_Requirement_: What lines in the records below hold the string "none"? Please show them.
*** Opening Task input ***
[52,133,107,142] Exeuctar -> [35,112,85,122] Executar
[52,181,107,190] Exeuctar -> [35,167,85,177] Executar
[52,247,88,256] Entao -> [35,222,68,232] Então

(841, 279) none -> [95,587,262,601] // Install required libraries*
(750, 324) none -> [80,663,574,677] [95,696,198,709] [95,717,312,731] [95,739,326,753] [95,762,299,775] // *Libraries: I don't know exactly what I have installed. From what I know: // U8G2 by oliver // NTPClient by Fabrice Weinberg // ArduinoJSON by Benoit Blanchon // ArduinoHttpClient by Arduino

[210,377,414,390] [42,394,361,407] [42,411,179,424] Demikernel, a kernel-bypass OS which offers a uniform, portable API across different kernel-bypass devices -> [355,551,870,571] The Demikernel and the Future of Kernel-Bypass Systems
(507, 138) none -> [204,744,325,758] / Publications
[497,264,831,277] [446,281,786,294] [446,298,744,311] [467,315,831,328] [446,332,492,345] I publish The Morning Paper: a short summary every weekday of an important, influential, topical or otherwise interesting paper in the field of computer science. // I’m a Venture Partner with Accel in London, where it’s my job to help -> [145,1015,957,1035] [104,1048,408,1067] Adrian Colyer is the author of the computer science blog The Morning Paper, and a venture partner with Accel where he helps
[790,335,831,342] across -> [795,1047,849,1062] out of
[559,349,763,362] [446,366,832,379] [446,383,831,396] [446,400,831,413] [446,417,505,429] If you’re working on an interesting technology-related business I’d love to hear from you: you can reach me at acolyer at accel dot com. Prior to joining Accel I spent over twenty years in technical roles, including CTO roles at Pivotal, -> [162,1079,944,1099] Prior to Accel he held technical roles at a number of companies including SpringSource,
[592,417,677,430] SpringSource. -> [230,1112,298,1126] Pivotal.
*** Closing Task input ***
*** Opening Task input ***
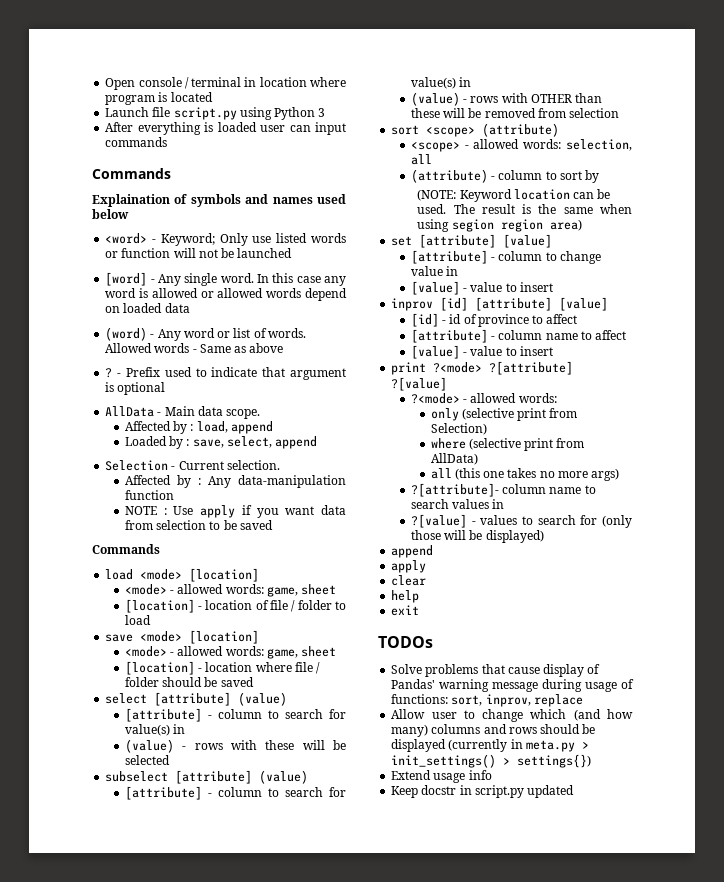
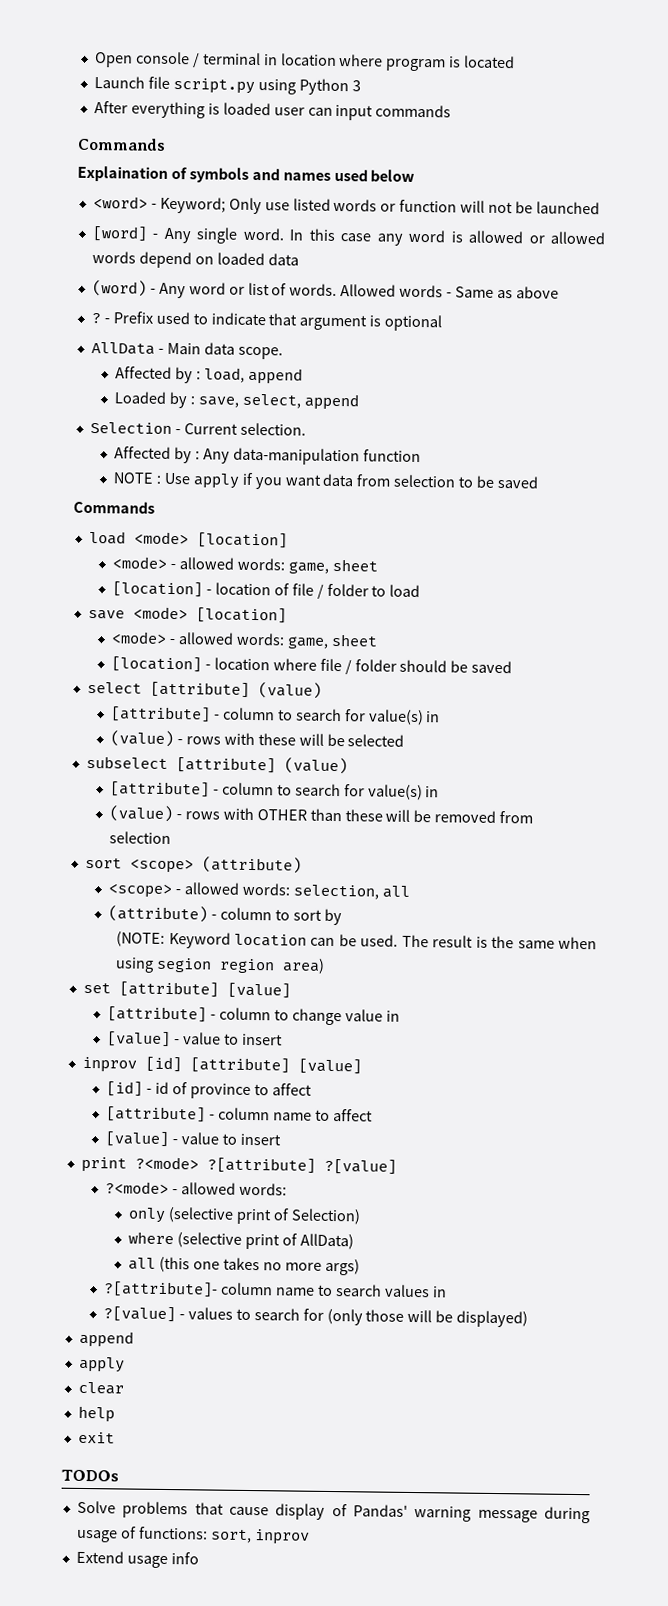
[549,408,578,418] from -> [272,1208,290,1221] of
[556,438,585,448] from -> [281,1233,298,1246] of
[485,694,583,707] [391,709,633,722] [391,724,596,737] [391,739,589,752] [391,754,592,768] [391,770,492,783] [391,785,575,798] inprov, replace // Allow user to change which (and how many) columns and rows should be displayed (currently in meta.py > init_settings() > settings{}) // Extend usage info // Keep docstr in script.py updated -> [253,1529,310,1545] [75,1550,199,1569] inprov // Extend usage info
*** Closing Task input ***
*** Opening Task input ***
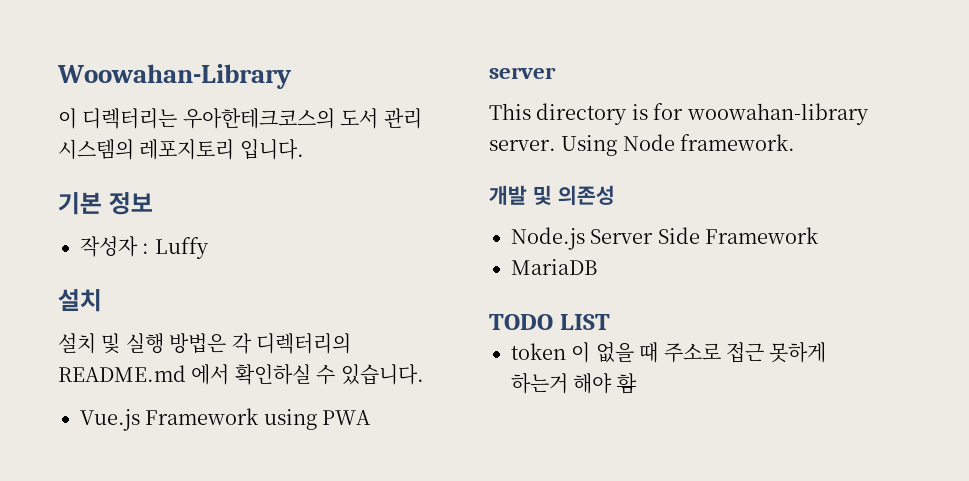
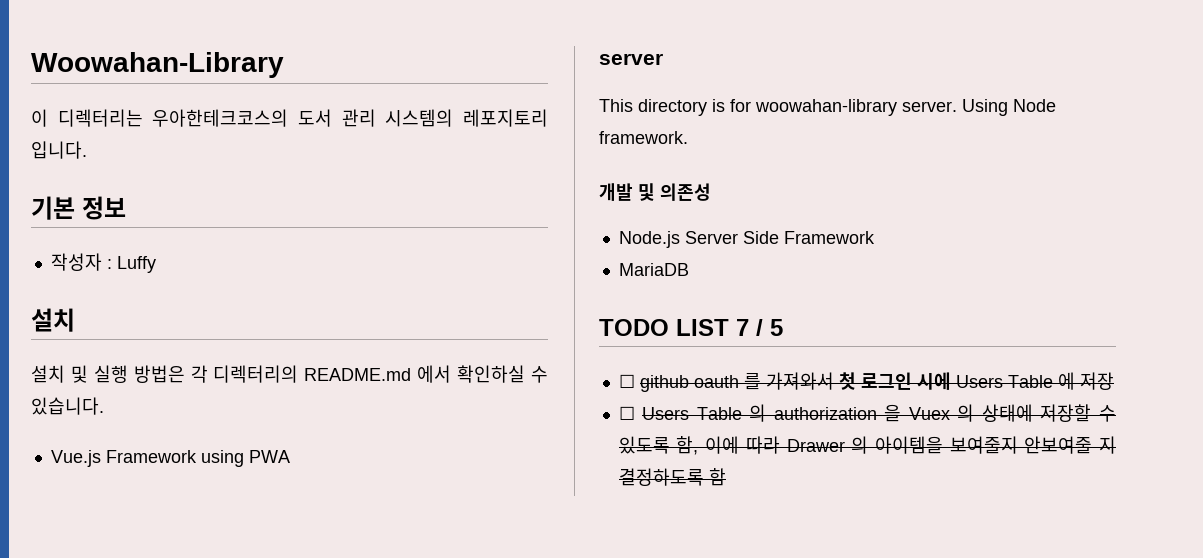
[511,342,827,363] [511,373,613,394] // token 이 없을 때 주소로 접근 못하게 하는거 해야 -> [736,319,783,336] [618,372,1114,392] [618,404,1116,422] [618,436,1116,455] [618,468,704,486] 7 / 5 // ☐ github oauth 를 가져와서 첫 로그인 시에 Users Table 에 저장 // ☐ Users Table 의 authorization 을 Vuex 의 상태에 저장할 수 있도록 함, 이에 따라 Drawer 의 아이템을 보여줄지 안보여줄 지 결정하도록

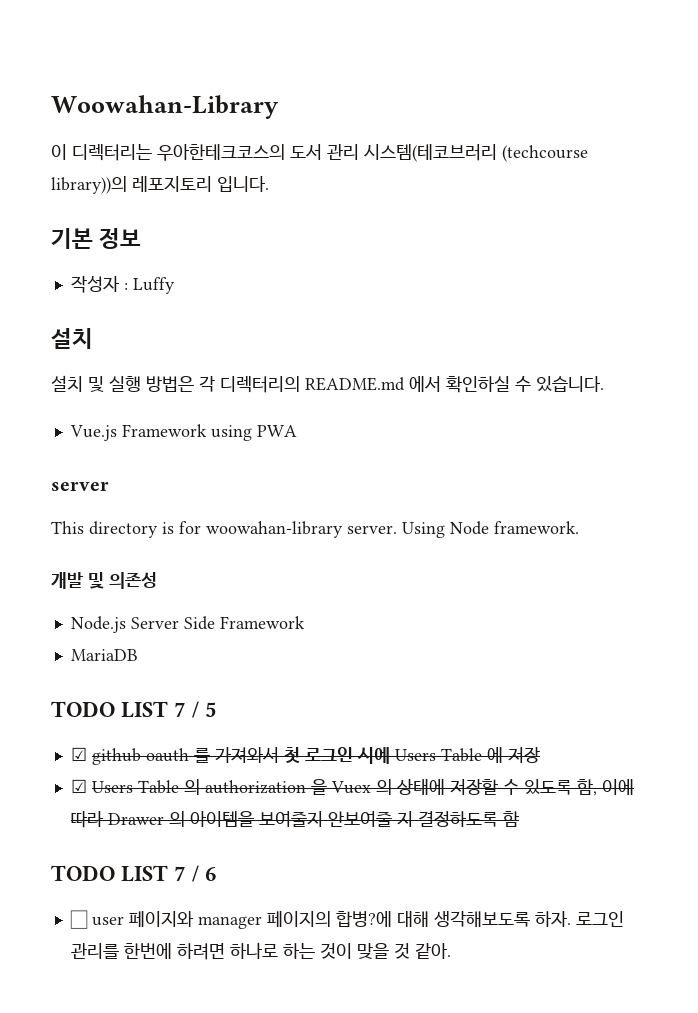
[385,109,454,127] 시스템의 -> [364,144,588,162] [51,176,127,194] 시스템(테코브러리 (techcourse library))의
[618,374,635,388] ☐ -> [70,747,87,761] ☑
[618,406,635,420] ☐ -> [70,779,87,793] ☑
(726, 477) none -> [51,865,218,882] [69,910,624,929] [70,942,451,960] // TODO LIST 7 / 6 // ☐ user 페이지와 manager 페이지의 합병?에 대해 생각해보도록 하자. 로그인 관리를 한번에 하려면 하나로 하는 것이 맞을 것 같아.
*** Closing Task input ***
_Solution below_:
(841, 279) none -> [95,587,262,601] // Install required libraries*
(750, 324) none -> [80,663,574,677] [95,696,198,709] [95,717,312,731] [95,739,326,753] [95,762,299,775] // *Libraries: I don't know exactly what I have installed. From what I know: // U8G2 by oliver // NTPClient by Fabrice Weinberg // ArduinoJSON by Benoit Blanchon // ArduinoHttpClient by Arduino
(507, 138) none -> [204,744,325,758] / Publications
(726, 477) none -> [51,865,218,882] [69,910,624,929] [70,942,451,960] // TODO LIST 7 / 6 // ☐ user 페이지와 manager 페이지의 합병?에 대해 생각해보도록 하자. 로그인 관리를 한번에 하려면 하나로 하는 것이 맞을 것 같아.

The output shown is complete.